Spécificités stylistiques
L'art de ce ci réside dans sa capacité à exprimer les mouvements de l'âme avec une extrême subtilité. De petits gestes et des scènes immobiles y traduisent de grandes émotions. Les vers « rider les eaux printanières » et « le jade vert penché qui tombe » jouent à la fois sur la force visuelle et la suggestion psychologique. Structurellement, la première strophe évoque une brise printanière éveillant l'émotion ; la seconde, le chagrin transformé en attente, créant une progression graduelle. Le langage, élégant sans fiorures, et l'émotion, sincère et retenue, incarnent le style à la fois gracieux et mélancolique de Feng Yansi.
Éclairages
Ce ci dépeint l'oisiveté mélancolique d'une femme recluse, reflétant l'oppression des sentiments féminins sous le carcan des rites féodaux. Même issue de l'aristocratie et vivant dans l'opulence, elle ne peut échapper à la solitude et au tourment amoureux.
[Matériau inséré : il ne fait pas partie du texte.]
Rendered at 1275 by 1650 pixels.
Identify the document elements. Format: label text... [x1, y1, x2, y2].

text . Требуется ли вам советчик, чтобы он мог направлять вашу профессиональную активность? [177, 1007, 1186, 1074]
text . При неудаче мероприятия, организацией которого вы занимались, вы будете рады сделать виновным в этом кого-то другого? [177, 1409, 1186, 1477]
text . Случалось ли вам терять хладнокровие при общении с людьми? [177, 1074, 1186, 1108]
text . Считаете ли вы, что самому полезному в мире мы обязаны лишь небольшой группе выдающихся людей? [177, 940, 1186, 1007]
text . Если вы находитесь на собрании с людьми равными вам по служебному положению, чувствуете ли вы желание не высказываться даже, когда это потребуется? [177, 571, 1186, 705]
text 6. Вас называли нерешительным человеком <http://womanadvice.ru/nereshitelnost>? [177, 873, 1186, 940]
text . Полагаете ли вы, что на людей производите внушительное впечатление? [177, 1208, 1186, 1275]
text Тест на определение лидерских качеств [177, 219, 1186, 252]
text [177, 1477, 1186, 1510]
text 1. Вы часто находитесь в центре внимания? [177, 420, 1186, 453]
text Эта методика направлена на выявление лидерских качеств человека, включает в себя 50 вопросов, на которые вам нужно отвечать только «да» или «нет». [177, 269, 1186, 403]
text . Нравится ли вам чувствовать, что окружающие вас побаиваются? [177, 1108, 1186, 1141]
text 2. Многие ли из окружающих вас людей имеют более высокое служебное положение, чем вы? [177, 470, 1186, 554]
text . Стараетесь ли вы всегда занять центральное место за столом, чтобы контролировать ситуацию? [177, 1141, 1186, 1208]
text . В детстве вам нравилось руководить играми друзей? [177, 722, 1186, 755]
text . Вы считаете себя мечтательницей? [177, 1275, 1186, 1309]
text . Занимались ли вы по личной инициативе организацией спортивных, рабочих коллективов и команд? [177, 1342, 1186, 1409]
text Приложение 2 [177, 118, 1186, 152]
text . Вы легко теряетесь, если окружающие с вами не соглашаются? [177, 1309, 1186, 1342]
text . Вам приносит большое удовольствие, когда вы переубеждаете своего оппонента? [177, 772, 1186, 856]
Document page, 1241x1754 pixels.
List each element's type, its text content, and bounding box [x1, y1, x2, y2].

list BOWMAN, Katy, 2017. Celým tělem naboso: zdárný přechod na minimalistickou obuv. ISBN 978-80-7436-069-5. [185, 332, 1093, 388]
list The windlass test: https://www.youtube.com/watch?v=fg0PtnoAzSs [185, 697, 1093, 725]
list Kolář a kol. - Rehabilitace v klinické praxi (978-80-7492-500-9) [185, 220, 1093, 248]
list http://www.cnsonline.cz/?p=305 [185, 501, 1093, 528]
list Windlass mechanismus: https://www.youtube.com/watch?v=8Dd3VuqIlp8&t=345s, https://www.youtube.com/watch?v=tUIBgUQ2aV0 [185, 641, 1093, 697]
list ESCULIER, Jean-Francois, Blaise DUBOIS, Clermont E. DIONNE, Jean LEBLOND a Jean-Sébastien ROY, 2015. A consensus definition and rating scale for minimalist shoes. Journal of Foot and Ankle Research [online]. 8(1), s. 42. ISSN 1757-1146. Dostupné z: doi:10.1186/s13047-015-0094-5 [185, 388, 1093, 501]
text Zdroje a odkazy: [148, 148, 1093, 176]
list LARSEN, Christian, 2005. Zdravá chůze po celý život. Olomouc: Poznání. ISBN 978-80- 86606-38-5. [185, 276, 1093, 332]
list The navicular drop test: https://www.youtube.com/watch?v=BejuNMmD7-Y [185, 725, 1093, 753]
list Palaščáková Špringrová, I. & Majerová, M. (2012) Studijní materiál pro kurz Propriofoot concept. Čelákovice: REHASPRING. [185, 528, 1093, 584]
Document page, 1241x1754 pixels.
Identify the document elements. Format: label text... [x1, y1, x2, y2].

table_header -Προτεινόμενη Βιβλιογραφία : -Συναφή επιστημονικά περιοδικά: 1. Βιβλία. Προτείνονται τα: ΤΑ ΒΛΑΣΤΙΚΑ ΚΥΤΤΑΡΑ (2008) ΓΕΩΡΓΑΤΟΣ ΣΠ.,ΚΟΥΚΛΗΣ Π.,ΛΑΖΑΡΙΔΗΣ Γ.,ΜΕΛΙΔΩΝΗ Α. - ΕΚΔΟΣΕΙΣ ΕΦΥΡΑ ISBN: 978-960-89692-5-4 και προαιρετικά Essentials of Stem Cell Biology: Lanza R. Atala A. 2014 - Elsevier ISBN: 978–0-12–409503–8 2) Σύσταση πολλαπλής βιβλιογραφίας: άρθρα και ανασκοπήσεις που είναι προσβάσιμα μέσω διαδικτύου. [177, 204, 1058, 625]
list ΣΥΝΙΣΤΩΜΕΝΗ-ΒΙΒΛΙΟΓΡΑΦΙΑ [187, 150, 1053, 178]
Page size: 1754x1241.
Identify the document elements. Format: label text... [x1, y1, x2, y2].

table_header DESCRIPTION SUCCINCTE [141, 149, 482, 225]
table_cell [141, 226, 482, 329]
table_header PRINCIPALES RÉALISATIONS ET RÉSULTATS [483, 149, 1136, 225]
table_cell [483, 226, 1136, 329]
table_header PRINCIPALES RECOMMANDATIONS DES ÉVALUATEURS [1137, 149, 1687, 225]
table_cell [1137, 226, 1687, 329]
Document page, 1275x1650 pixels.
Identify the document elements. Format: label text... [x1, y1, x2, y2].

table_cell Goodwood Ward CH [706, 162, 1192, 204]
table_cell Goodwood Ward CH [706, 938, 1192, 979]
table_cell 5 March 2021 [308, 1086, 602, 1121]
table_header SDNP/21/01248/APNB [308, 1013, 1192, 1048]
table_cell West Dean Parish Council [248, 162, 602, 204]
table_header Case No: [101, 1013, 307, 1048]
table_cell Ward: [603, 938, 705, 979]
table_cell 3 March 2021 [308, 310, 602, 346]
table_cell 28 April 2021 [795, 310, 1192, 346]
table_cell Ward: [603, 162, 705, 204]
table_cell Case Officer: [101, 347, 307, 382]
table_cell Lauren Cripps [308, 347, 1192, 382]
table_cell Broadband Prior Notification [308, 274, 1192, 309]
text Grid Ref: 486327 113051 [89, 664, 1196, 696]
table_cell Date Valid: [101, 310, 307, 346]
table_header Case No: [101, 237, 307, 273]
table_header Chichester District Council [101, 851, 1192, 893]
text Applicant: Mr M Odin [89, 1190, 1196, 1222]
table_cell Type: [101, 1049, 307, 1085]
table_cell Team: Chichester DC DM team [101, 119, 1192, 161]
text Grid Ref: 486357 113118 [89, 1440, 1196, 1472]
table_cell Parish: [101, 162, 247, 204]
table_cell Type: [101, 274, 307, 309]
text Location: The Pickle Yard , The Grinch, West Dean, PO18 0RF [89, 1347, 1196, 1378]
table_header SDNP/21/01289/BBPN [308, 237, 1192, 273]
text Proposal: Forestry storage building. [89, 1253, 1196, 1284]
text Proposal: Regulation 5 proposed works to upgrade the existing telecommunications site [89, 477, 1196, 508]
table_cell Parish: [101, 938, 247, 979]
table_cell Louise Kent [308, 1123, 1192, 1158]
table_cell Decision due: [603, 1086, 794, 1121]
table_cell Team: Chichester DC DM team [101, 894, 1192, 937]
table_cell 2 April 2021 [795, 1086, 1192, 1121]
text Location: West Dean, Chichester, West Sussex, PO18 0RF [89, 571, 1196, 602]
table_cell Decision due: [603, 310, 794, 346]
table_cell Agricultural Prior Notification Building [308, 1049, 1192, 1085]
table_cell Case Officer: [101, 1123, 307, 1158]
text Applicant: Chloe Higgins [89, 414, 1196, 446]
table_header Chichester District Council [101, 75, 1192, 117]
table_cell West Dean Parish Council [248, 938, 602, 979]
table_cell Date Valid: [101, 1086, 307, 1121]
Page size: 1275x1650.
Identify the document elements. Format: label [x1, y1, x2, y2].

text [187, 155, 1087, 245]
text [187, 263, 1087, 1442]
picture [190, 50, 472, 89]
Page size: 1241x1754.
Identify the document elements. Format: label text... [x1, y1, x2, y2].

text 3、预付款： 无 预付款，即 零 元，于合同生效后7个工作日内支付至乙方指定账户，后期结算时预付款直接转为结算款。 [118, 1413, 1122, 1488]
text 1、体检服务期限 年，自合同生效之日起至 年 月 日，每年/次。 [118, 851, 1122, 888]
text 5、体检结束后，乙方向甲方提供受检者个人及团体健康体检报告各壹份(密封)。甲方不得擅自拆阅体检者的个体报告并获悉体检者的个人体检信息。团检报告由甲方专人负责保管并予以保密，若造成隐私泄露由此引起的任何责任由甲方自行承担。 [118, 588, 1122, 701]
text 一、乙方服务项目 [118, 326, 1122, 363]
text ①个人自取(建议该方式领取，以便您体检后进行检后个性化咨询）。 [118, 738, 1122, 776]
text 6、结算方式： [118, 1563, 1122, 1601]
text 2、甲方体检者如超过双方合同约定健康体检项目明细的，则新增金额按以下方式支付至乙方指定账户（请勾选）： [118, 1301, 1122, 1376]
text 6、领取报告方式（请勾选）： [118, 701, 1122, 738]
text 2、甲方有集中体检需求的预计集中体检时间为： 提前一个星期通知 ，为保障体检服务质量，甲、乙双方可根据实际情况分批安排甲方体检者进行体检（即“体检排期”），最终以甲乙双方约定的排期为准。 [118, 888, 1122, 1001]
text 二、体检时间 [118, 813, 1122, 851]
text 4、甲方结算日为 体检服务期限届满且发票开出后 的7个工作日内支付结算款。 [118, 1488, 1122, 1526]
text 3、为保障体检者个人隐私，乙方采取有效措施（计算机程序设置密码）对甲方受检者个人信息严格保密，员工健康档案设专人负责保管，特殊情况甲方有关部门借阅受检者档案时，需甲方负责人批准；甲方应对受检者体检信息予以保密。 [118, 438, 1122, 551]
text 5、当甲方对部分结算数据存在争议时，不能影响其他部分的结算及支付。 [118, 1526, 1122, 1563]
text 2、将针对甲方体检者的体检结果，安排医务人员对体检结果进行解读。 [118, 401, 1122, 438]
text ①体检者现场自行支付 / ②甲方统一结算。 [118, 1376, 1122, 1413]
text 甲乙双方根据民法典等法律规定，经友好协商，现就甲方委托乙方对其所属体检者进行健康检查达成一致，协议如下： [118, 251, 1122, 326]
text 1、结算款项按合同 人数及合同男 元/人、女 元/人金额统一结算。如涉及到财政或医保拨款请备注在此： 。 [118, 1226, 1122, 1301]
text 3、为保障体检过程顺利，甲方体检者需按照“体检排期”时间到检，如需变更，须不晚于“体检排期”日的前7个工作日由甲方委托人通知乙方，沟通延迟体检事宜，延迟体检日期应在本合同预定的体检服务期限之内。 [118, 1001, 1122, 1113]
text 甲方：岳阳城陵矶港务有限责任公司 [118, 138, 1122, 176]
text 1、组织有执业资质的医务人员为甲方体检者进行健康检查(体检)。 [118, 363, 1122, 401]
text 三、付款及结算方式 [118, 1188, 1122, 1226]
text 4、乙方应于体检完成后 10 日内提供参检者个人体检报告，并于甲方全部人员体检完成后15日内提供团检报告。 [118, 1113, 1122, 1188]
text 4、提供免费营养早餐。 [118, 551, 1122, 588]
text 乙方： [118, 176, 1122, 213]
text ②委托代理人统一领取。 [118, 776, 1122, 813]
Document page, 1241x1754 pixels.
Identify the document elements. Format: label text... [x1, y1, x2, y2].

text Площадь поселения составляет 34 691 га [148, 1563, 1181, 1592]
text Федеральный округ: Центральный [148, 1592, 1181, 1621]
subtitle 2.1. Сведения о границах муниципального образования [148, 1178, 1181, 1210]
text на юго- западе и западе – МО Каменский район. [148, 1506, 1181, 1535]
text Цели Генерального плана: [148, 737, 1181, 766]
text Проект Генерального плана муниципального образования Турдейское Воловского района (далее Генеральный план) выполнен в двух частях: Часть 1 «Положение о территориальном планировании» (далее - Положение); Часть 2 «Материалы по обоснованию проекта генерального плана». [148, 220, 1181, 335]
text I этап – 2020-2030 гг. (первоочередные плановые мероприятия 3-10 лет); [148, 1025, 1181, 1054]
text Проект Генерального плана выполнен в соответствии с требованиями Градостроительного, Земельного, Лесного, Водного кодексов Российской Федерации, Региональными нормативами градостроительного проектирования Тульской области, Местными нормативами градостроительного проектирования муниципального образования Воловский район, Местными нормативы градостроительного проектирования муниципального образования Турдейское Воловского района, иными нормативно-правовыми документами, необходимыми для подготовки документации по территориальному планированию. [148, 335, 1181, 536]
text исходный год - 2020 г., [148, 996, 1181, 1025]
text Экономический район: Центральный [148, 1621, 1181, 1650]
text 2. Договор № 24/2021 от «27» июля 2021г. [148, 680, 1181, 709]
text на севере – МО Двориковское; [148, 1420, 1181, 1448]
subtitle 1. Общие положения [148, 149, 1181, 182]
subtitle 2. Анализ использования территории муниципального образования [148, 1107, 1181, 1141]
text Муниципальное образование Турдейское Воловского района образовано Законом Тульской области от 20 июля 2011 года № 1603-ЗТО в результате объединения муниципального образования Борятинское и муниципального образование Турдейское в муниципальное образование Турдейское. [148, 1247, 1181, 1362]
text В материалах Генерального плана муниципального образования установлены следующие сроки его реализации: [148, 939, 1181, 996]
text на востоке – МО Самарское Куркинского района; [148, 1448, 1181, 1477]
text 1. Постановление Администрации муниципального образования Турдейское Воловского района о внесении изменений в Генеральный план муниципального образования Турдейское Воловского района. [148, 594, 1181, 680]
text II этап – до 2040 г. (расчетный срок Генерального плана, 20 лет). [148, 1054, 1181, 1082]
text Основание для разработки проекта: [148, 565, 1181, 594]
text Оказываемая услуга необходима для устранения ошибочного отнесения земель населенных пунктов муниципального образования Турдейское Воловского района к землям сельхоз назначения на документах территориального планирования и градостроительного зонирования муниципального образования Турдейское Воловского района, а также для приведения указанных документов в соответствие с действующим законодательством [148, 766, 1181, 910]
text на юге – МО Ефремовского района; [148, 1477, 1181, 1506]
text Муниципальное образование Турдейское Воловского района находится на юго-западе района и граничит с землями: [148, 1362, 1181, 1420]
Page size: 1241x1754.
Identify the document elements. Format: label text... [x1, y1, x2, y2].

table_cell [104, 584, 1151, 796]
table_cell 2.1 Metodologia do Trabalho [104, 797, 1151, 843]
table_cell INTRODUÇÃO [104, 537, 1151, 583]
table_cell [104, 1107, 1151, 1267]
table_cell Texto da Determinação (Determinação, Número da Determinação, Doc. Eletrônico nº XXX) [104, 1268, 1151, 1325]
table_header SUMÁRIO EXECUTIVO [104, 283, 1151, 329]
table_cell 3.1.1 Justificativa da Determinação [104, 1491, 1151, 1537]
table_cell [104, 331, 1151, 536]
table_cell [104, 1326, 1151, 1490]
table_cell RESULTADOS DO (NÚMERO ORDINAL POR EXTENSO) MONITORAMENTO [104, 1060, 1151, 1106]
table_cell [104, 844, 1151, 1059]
Aujourd'hui, cette œuvre nous permet non seulement d'apprécier la beauté du style wanyue, mais aussi de compatir au sort des femmes d'autrefois. Tel un chant doux et envoûtant, ce ci, bien que modeste en apparence, touche par sa profondeur et sa résonance durable.
Traducteur de poésie
Xu Yuanchong(许渊冲)
À propos du poète
Feng Yansi (冯延巳, 903 - 960), originaire de Yangzhou dans le Jiangsu, fut un maître du ci sous les Cinq Dynasties. Son œuvre poétique, annonciatrice du style wanyue (élégant et retenu) des Song, rompit avec le style orné de l'école des Fleurs pour influencer directement les grands poètes des Song comme Yan Shu et Ouyang Xiu.